Siguió aún vagando de un lado á otro, gritando ó aullando extraños sonidos; habría tenido miedo quien la hubiese oído: su voz tenía un raro timbre como no suele producirlo la laringe humana. Durante la noche, cuando la tempestad brama y el viento vuela con vertiginosa rapidez batiendo con sus invisibles alas un ejército de sombras que le persiguen, si os encontráis en un edificio arruinado y solitario, oís ciertos quejidos, ciertos suspiros que supondréis ser el roce del viento al azotar las altas torres ó derruídos muros, pero que os llenan de terror y hacen que os estremezcáis sin poderlo remediar; pues bien, el acento de aquella madre era aún más lúgubre que esos desconocidos lamentos en las noches obscuras cuando brama la tempestad.

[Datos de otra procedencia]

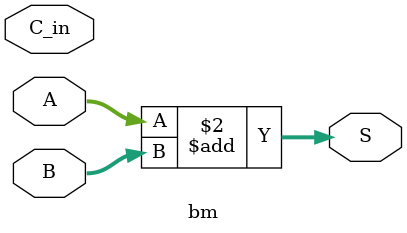
<source format=v>
`timescale 1ns / 1ps


module bm(A,B,C_in,S);
    input [3:0]A, B; 
    input C_in;
    output reg [3:0]S;
    always @(A or B or C_in)
    S=A+B;
    
endmodule

</source>
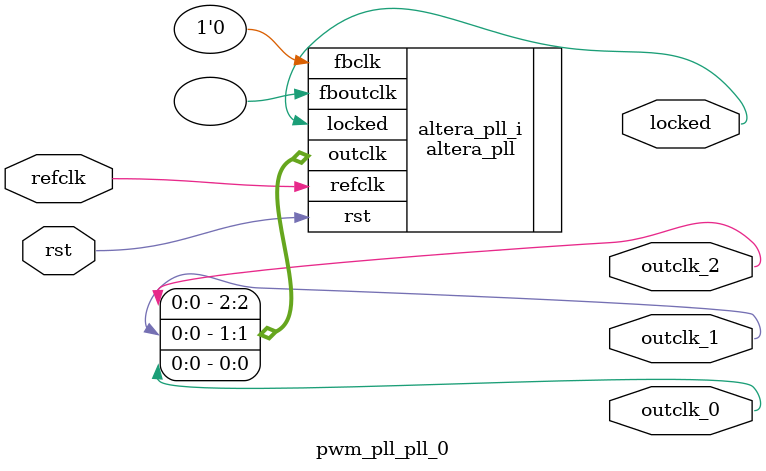
<source format=v>
`timescale 1ns/10ps
module  pwm_pll_pll_0(

	// interface 'refclk'
	input wire refclk,

	// interface 'reset'
	input wire rst,

	// interface 'outclk0'
	output wire outclk_0,

	// interface 'outclk1'
	output wire outclk_1,

	// interface 'outclk2'
	output wire outclk_2,

	// interface 'locked'
	output wire locked
);

	altera_pll #(
		.fractional_vco_multiplier("false"),
		.reference_clock_frequency("50.0 MHz"),
		.operation_mode("normal"),
		.number_of_clocks(3),
		.output_clock_frequency0("5.000000 MHz"),
		.phase_shift0("0 ps"),
		.duty_cycle0(50),
		.output_clock_frequency1("5.000000 MHz"),
		.phase_shift1("0 ps"),
		.duty_cycle1(50),
		.output_clock_frequency2("5.000000 MHz"),
		.phase_shift2("0 ps"),
		.duty_cycle2(50),
		.output_clock_frequency3("0 MHz"),
		.phase_shift3("0 ps"),
		.duty_cycle3(50),
		.output_clock_frequency4("0 MHz"),
		.phase_shift4("0 ps"),
		.duty_cycle4(50),
		.output_clock_frequency5("0 MHz"),
		.phase_shift5("0 ps"),
		.duty_cycle5(50),
		.output_clock_frequency6("0 MHz"),
		.phase_shift6("0 ps"),
		.duty_cycle6(50),
		.output_clock_frequency7("0 MHz"),
		.phase_shift7("0 ps"),
		.duty_cycle7(50),
		.output_clock_frequency8("0 MHz"),
		.phase_shift8("0 ps"),
		.duty_cycle8(50),
		.output_clock_frequency9("0 MHz"),
		.phase_shift9("0 ps"),
		.duty_cycle9(50),
		.output_clock_frequency10("0 MHz"),
		.phase_shift10("0 ps"),
		.duty_cycle10(50),
		.output_clock_frequency11("0 MHz"),
		.phase_shift11("0 ps"),
		.duty_cycle11(50),
		.output_clock_frequency12("0 MHz"),
		.phase_shift12("0 ps"),
		.duty_cycle12(50),
		.output_clock_frequency13("0 MHz"),
		.phase_shift13("0 ps"),
		.duty_cycle13(50),
		.output_clock_frequency14("0 MHz"),
		.phase_shift14("0 ps"),
		.duty_cycle14(50),
		.output_clock_frequency15("0 MHz"),
		.phase_shift15("0 ps"),
		.duty_cycle15(50),
		.output_clock_frequency16("0 MHz"),
		.phase_shift16("0 ps"),
		.duty_cycle16(50),
		.output_clock_frequency17("0 MHz"),
		.phase_shift17("0 ps"),
		.duty_cycle17(50),
		.pll_type("General"),
		.pll_subtype("General")
	) altera_pll_i (
		.rst	(rst),
		.outclk	({outclk_2, outclk_1, outclk_0}),
		.locked	(locked),
		.fboutclk	( ),
		.fbclk	(1'b0),
		.refclk	(refclk)
	);
endmodule


</source>
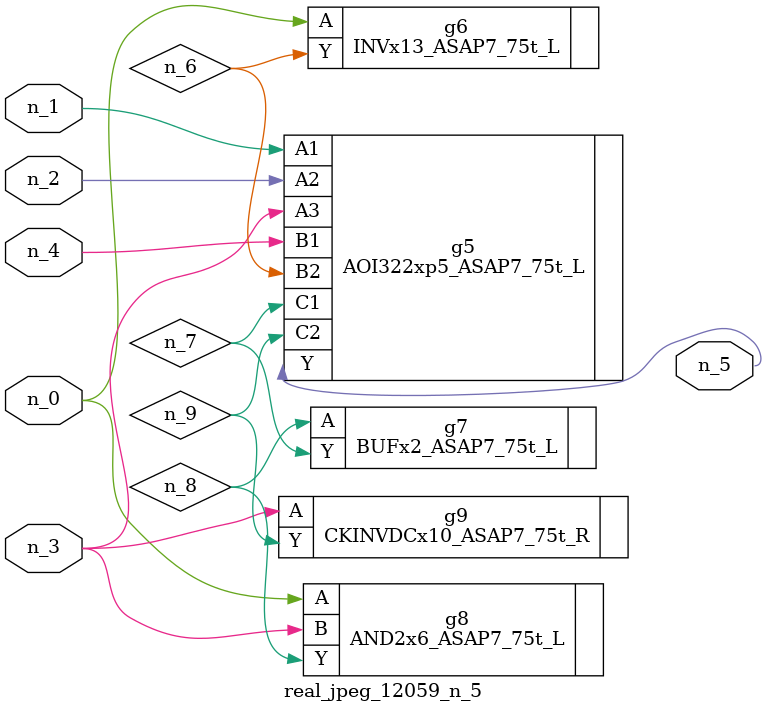
<source format=v>
module real_jpeg_12059_n_5 (n_4, n_0, n_1, n_2, n_3, n_5);

input n_4;
input n_0;
input n_1;
input n_2;
input n_3;

output n_5;

wire n_8;
wire n_6;
wire n_7;
wire n_9;

INVx13_ASAP7_75t_L g6 ( 
.A(n_0),
.Y(n_6)
);

AND2x6_ASAP7_75t_L g8 ( 
.A(n_0),
.B(n_3),
.Y(n_8)
);

AOI322xp5_ASAP7_75t_L g5 ( 
.A1(n_1),
.A2(n_2),
.A3(n_3),
.B1(n_4),
.B2(n_6),
.C1(n_7),
.C2(n_9),
.Y(n_5)
);

CKINVDCx10_ASAP7_75t_R g9 ( 
.A(n_3),
.Y(n_9)
);

BUFx2_ASAP7_75t_L g7 ( 
.A(n_8),
.Y(n_7)
);


endmodule
</source>
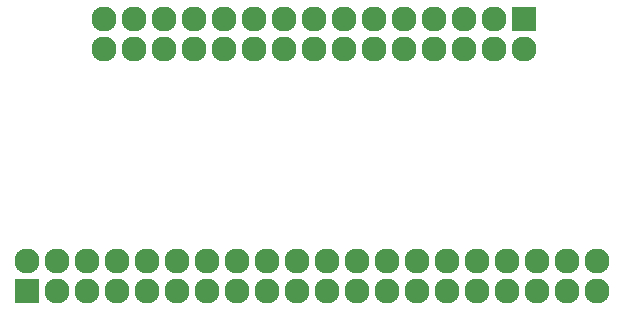
<source format=gbr>
G04 #@! TF.FileFunction,Soldermask,Bot*
%FSLAX46Y46*%
G04 Gerber Fmt 4.6, Leading zero omitted, Abs format (unit mm)*
G04 Created by KiCad (PCBNEW 4.0.3+e1-6302~38~ubuntu15.10.1-stable) date Thu Nov 10 16:03:18 2016*
%MOMM*%
%LPD*%
G01*
G04 APERTURE LIST*
%ADD10C,0.100000*%
%ADD11R,2.127200X2.127200*%
%ADD12O,2.127200X2.127200*%
G04 APERTURE END LIST*
D10*
D11*
X189000000Y-80000000D03*
D12*
X189000000Y-82540000D03*
X186460000Y-80000000D03*
X186460000Y-82540000D03*
X183920000Y-80000000D03*
X183920000Y-82540000D03*
X181380000Y-80000000D03*
X181380000Y-82540000D03*
X178840000Y-80000000D03*
X178840000Y-82540000D03*
X176300000Y-80000000D03*
X176300000Y-82540000D03*
X173760000Y-80000000D03*
X173760000Y-82540000D03*
X171220000Y-80000000D03*
X171220000Y-82540000D03*
X168680000Y-80000000D03*
X168680000Y-82540000D03*
X166140000Y-80000000D03*
X166140000Y-82540000D03*
X163600000Y-80000000D03*
X163600000Y-82540000D03*
X161060000Y-80000000D03*
X161060000Y-82540000D03*
X158520000Y-80000000D03*
X158520000Y-82540000D03*
X155980000Y-80000000D03*
X155980000Y-82540000D03*
X153440000Y-80000000D03*
X153440000Y-82540000D03*
D11*
X147000000Y-103000000D03*
D12*
X147000000Y-100460000D03*
X149540000Y-103000000D03*
X149540000Y-100460000D03*
X152080000Y-103000000D03*
X152080000Y-100460000D03*
X154620000Y-103000000D03*
X154620000Y-100460000D03*
X157160000Y-103000000D03*
X157160000Y-100460000D03*
X159700000Y-103000000D03*
X159700000Y-100460000D03*
X162240000Y-103000000D03*
X162240000Y-100460000D03*
X164780000Y-103000000D03*
X164780000Y-100460000D03*
X167320000Y-103000000D03*
X167320000Y-100460000D03*
X169860000Y-103000000D03*
X169860000Y-100460000D03*
X172400000Y-103000000D03*
X172400000Y-100460000D03*
X174940000Y-103000000D03*
X174940000Y-100460000D03*
X177480000Y-103000000D03*
X177480000Y-100460000D03*
X180020000Y-103000000D03*
X180020000Y-100460000D03*
X182560000Y-103000000D03*
X182560000Y-100460000D03*
X185100000Y-103000000D03*
X185100000Y-100460000D03*
X187640000Y-103000000D03*
X187640000Y-100460000D03*
X190180000Y-103000000D03*
X190180000Y-100460000D03*
X192720000Y-103000000D03*
X192720000Y-100460000D03*
X195260000Y-103000000D03*
X195260000Y-100460000D03*
M02*

</source>
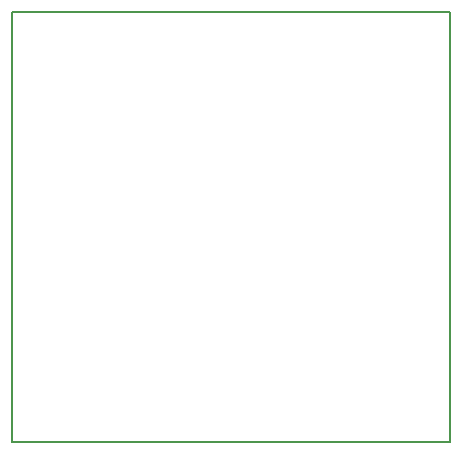
<source format=gbr>
G04 #@! TF.FileFunction,Profile,NP*
%FSLAX46Y46*%
G04 Gerber Fmt 4.6, Leading zero omitted, Abs format (unit mm)*
G04 Created by KiCad (PCBNEW 4.0.6) date Thursday, 20. September 2018 19:48:34*
%MOMM*%
%LPD*%
G01*
G04 APERTURE LIST*
%ADD10C,0.100000*%
%ADD11C,0.150000*%
G04 APERTURE END LIST*
D10*
D11*
X164338000Y-98171000D02*
X164211000Y-98171000D01*
X164338000Y-134620000D02*
X164338000Y-98171000D01*
X127254000Y-134620000D02*
X164338000Y-134620000D01*
X127254000Y-98171000D02*
X127254000Y-134620000D01*
X164211000Y-98171000D02*
X127254000Y-98171000D01*
M02*

</source>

Así la sorprendió la noche. Quizás el cielo le concediera algunas horas de sueño, durante las cuales el ala invisible de un ángel, rozando su pálido semblante, haya borrado su memoria, reducida toda á dolores; quizás tantos sufrimientos no estarían á la medida de la débil resistencia humana, é intervendría entonces la Madre Providencia con su dulce lenitivo, el olvido; sea de ello lo que fuere, es el caso que, al día siguiente, Sisa vagaba sonriendo, cantando ó hablando con todos los seres de la Naturaleza.